Any picture among the records should be left out, please; retype the rest exactly.

-- THE INPUT follows --

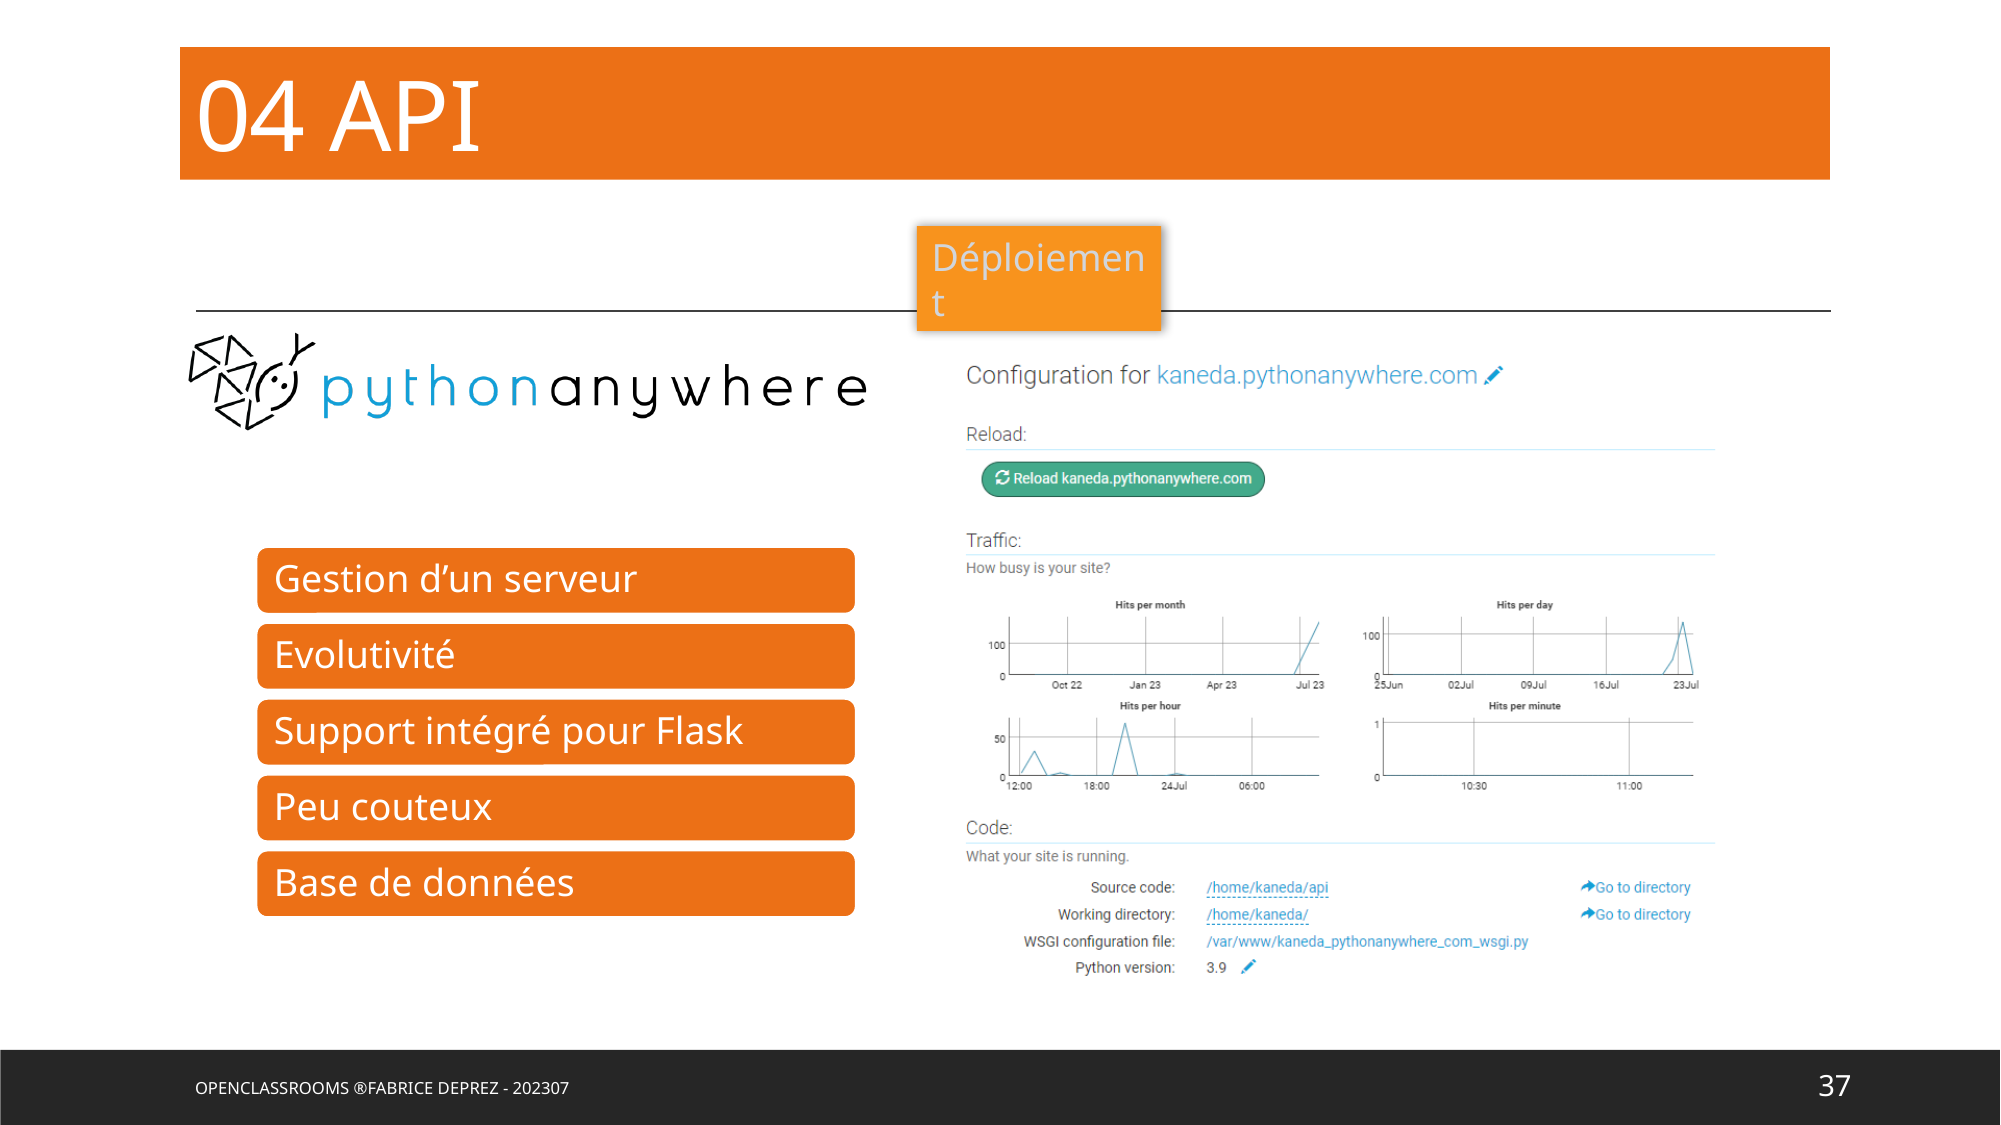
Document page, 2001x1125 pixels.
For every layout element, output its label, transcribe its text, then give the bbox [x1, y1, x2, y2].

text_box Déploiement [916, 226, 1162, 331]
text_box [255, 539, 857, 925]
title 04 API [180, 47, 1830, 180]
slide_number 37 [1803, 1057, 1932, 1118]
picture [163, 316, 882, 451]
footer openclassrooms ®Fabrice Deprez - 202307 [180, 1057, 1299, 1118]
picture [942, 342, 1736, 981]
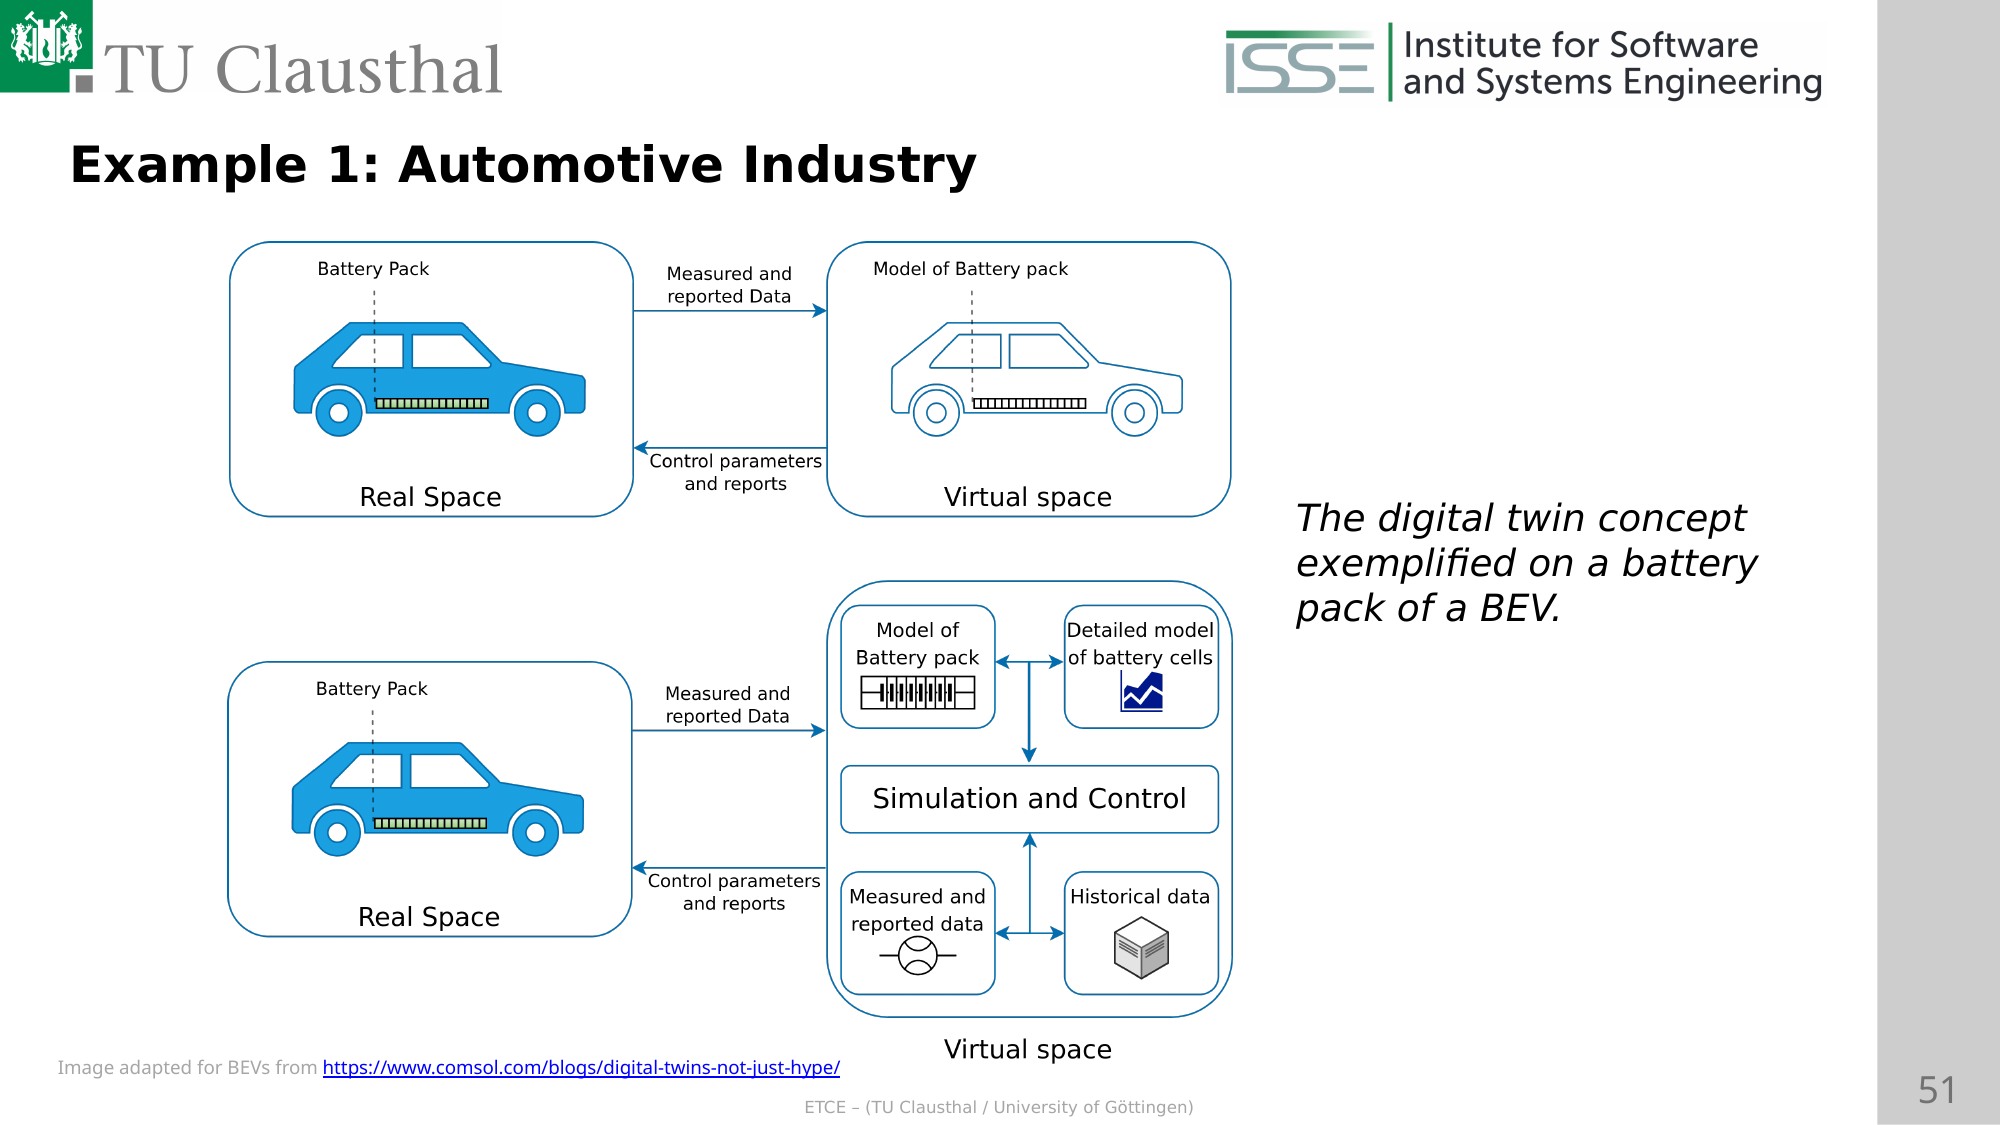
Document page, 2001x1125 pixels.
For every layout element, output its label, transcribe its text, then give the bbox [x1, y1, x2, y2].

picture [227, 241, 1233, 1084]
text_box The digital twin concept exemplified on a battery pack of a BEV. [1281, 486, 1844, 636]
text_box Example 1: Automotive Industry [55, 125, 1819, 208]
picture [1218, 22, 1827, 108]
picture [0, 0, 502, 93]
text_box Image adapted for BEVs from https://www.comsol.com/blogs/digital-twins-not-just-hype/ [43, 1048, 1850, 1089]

-- THE INPUT concluded --

WRITTEN ANSWER:
Document page, 2001x1125 pixels.
For every layout element, output its label, transcribe its text, then give the bbox [x1, y1, x2, y2].

text_box Déploiement [916, 226, 1162, 331]
text_box [255, 539, 857, 925]
title 04 API [180, 47, 1830, 180]
slide_number 37 [1803, 1057, 1932, 1118]
picture [163, 316, 882, 451]
footer openclassrooms ®Fabrice Deprez - 202307 [180, 1057, 1299, 1118]
picture [942, 342, 1736, 981]
Document page, 2001x1125 pixels.
For every layout element, output its label, transcribe its text, then give the bbox [x1, y1, x2, y2].

picture [227, 241, 1233, 1084]
text_box The digital twin concept exemplified on a battery pack of a BEV. [1281, 486, 1844, 636]
text_box Example 1: Automotive Industry [55, 125, 1819, 208]
picture [1218, 22, 1827, 108]
picture [0, 0, 502, 93]
text_box Image adapted for BEVs from https://www.comsol.com/blogs/digital-twins-not-just-hype/ [43, 1048, 1850, 1089]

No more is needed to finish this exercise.